LLaVA-VL / LLaVA-NeXT

Apache License 2.0
2.4k stars 167 forks source link

LoRA Training Script for Model Based on finetune_onevision #203

Closed YoungjaeDev closed 5 days ago

YoungjaeDev commented 1 week ago

I want to train a custom model using LoRA based on the model trained with the finetune_onevision script.

  1. Is there a separate LoRA training script available for this purpose?
  2. If not, is there any guidance on how to modify the finetune_onevision script for LoRA training (including train param tips)?

Thank you!

YerongLi commented 1 week ago

I think it is not difficult to add loraConfig, by the way did you get the finetuning script work with its data.yaml file?https://github.com/LLaVA-VL/LLaVA-NeXT/issues/182#issuecomment-2311573430

YoungjaeDev commented 1 week ago

@YerongLi

A recent commit seems to have put a yaml file in the script folder

YerongLi commented 1 week ago

I found it as well. Thanks. I find --lora_enable True \ will enable Lora, they have a lora branch in train.py

YerongLi commented 1 week ago

I find even with lora, the training script run into OOM with 48 GB memory. --lora_r =4, --max_length=128

trainable params: 10,811,392 || all params: 8,041,160,224 || trainable%: 0.1344506476532061
YoungjaeDev commented 1 week ago

I find even with lora, the training script run into OOM with 48 GB memory. --lora_r =4, --max_length=128

trainable params: 10,811,392 || all params: 8,041,160,224 || trainable%: 0.1344506476532061

Is SWIFT not supporting LLAVA-OV LORA fine-tuning?

YerongLi commented 1 week ago

I find even with lora, the training script run into OOM with 48 GB memory. --lora_r =4, --max_length=128

trainable params: 10,811,392 || all params: 8,041,160,224 || trainable%: 0.1344506476532061

Is SWIFT not supporting LLAVA-OV LORA fine-tuning?

Their original code only used the PEFT for Lora sft.
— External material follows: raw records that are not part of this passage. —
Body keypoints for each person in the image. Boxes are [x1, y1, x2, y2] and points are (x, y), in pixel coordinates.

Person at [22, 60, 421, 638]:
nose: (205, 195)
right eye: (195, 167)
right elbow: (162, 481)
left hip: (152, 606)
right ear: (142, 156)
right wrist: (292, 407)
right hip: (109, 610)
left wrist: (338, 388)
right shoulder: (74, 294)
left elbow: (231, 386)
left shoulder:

Let me try SWIFT. This is very new to me..

YoungjaeDev commented 1 week ago

@YerongLi Is this done by customizing the dataset, and if so, how did you configure it?

YerongLi commented 1 week ago

@YerongLi Is this done by customizing the dataset, and if so, how did you configure it?

Which step are you talknig about? I used a subset which their training flow is using, https://huggingface.co/datasets/lmms-lab/LLaVA-OneVision-Data

trainable params: 10,811,392 || all params: 8,041,160,224 || trainable%: 0.1344506476532061

One thing I don't understanding is that with 1B trainable parameters, or even 3 million trainable, why I still run into OOM error.

hcwei13 commented 1 week ago

@YerongLi这是通过自定义数据集完成的吗?如果是,您是如何配置它的?

你指的是哪一步?我使用了他们的训练流程使用的子集,https://huggingface.co/datasets/lmms-lab/LLaVA-OneVision-Data

trainable params: 10,811,392 || all params: 8,041,160,224 || trainable%: 0.1344506476532061

我不明白的一件事是,有了 1B 可训练参数,甚至 300 万个可训练参数,为什么我仍然会遇到 OOM 错误。

I'm still clueless about how to fine-tune LLaVA-onevision. Could you share a training script with me? thanks.

countytown commented 1 week ago

I find even with lora, the training script run into OOM with 48 GB memory. --lora_r =4, --max_length=128

trainable params: 10,811,392 || all params: 8,041,160,224 || trainable%: 0.1344506476532061

I used --deepspeed scripts/zero3_offload.json with LoRA tuning (--lora_r 128 --lora_alpha 256). The OOM issue is resolved, and training can proceed, but there is an error when saving the final model. I am still working on it. BTW, I train with a single A100_40G GPU.

YerongLi commented 6 days ago

I find even with lora, the training script run into OOM with 48 GB memory. --lora_r =4, --max_length=128

trainable params: 10,811,392 || all params: 8,041,160,224 || trainable%: 0.1344506476532061

I used --deepspeed scripts/zero3_offload.json with LoRA tuning (--lora_r 128 --lora_alpha 256). The OOM issue is resolved, and training can proceed, but there is an error when saving the final model. I am still working on it. BTW, I train with a single A100_40G GPU.

Do we really have to use the zero3_offload.json, this must be very slow. One thing strange to me is that here our total number of trainables are 1B, I even managed to reduce the number of the trainables to 300M and OOM persists.